Pruning is one of those garden tasks that gives gardeners a lot of grief. Not the pruning per say, but when to prune what. Each garden holds plants of many different varieties with their own pruning needs and schedules. It’s always best to do your homework and get pruning advise on your plants requirements but there are some basic principles of pruning to help make the task a bit easier. Most plants fall into a season for pruning, spring, summer, fall or winter. The seasonal guide to pruning can make life a bit easier.

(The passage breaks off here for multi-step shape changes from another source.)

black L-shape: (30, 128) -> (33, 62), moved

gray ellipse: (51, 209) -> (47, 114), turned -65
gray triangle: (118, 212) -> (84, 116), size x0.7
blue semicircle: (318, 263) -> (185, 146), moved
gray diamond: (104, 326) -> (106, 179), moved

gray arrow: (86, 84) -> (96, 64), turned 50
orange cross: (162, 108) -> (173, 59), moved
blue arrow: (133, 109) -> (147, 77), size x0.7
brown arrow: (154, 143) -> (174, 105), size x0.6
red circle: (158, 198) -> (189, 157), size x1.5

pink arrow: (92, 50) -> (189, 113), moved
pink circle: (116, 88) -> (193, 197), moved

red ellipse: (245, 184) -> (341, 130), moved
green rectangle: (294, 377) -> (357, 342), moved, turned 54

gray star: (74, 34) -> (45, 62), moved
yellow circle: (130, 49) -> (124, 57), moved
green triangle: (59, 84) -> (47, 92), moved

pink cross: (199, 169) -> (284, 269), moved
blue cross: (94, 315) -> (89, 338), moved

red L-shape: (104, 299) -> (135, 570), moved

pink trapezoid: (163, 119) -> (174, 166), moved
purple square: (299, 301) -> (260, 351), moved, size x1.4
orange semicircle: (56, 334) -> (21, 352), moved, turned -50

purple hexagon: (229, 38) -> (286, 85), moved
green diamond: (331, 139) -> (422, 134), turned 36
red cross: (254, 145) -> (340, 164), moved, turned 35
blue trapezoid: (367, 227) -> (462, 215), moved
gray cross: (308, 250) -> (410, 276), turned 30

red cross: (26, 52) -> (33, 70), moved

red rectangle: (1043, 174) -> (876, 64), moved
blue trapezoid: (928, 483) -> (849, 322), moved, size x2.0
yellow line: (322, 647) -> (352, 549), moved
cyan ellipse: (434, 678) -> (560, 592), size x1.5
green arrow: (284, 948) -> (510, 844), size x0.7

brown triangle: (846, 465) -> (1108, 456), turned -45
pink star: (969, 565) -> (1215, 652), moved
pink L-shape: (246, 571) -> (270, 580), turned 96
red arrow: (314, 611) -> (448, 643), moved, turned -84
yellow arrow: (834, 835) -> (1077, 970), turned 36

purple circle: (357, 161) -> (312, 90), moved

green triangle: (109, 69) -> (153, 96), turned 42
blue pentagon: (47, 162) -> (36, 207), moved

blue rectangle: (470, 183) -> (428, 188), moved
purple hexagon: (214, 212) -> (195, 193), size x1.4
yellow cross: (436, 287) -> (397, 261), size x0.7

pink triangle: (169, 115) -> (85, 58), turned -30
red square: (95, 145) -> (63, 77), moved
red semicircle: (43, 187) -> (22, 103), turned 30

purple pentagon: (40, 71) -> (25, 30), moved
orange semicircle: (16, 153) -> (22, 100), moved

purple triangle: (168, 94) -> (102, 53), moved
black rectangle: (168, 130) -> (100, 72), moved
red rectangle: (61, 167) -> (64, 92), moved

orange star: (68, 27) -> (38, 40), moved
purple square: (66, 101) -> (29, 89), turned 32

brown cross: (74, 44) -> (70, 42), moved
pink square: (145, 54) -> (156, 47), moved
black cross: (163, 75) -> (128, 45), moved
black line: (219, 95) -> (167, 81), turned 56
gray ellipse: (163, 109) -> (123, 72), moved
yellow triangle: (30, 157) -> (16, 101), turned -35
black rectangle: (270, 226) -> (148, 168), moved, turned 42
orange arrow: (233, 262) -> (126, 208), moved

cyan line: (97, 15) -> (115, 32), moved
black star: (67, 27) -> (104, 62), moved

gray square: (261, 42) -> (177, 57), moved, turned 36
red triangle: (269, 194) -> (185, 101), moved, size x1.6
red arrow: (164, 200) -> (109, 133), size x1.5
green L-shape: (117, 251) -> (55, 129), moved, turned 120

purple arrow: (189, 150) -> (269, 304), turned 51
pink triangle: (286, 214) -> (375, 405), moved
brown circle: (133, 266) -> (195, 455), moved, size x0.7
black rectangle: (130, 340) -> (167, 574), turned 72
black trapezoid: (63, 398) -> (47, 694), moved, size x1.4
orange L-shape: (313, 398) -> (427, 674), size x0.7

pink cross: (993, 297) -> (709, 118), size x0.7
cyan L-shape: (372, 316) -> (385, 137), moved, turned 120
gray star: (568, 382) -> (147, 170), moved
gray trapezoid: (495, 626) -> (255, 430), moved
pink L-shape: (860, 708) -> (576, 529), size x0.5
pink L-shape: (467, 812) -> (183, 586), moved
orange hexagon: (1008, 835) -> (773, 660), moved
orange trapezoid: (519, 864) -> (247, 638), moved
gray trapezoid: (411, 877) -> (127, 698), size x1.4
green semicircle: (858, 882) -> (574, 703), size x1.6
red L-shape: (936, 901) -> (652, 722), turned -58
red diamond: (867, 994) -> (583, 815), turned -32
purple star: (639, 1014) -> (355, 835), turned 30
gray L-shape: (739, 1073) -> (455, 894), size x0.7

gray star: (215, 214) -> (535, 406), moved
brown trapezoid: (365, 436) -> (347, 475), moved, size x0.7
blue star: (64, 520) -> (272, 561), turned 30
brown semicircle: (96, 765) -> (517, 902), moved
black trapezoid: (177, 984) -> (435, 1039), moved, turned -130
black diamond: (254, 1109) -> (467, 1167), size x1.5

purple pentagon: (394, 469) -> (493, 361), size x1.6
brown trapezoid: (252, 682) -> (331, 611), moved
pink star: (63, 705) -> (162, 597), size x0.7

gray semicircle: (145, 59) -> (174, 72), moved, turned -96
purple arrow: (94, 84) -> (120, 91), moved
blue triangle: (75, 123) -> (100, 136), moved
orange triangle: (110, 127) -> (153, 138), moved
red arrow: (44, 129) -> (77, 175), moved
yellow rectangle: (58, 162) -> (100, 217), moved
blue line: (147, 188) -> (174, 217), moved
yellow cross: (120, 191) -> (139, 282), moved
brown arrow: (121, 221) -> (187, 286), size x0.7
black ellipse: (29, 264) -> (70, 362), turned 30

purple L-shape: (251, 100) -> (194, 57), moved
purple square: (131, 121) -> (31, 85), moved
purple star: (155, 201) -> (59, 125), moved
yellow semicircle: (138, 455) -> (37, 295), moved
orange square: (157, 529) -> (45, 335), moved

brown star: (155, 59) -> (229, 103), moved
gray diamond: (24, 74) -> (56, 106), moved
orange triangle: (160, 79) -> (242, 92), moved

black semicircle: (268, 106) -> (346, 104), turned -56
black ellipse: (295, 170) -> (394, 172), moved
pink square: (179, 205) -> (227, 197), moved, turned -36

THE SEASONAL GUIDE TO PRUNING
What to Prune in Late Winter:
This is the time to prune your fruit trees, non flowering deciduous shrubs, deciduous trees, deciduous hedges and berried shrubs and trees. Exceptions are birches and maples which tend to bleed. Choose a warmer sunny day to do your pruning. Better for your plants and better for you.
What to Prune in Spring:
Check your garden and remove any dead or diseased portions from any and all plants. In early spring prune your summer flowering shrubs that bloom on new wood, evergreen hedges, rose bushes and non-flowering or berried broad leaved evergreens. Later in the spring prune your spring flowering shrubs and trees after they have bloomed. Check plants for water sprouts and suckers and remove. Be sure to cut suckers down at the ground level. For needle evergreens pinch back their candles (the new growth at each tip) by a third to a half to keep them compact.
What to Prune in Summer:
Prune summer flowering shrubs right after they have bloomed. When removing the spent flowers on rose bushes prune lightly as well as remove any suckers to ground level. Climbing roses can be pruned to control size now as well. If necessary prune your birches and maples. Observe your trees and bushes and remove any wayward branching to improve the plants form. Needle evergreens can be sheared to control their shape. To keep your flower gardens looking tidy dead head your perennials and annuals. This will also promote a second round of blooms on many cultivars.
What to Prune in Fall:
Re-examine your garden and remove any further dead or diseased plant material. Cut roses back by about one third except for tender varieties. Long canes on roses can be shortened. Clean annuals from the garden and cut back your perennials to ground level, except for tender selections such as lavender in cold winter areas. These can wait until spring. If you prefer, your perennials can wait until spring as well.
We will take a closer look at specific pruning tips in future articles.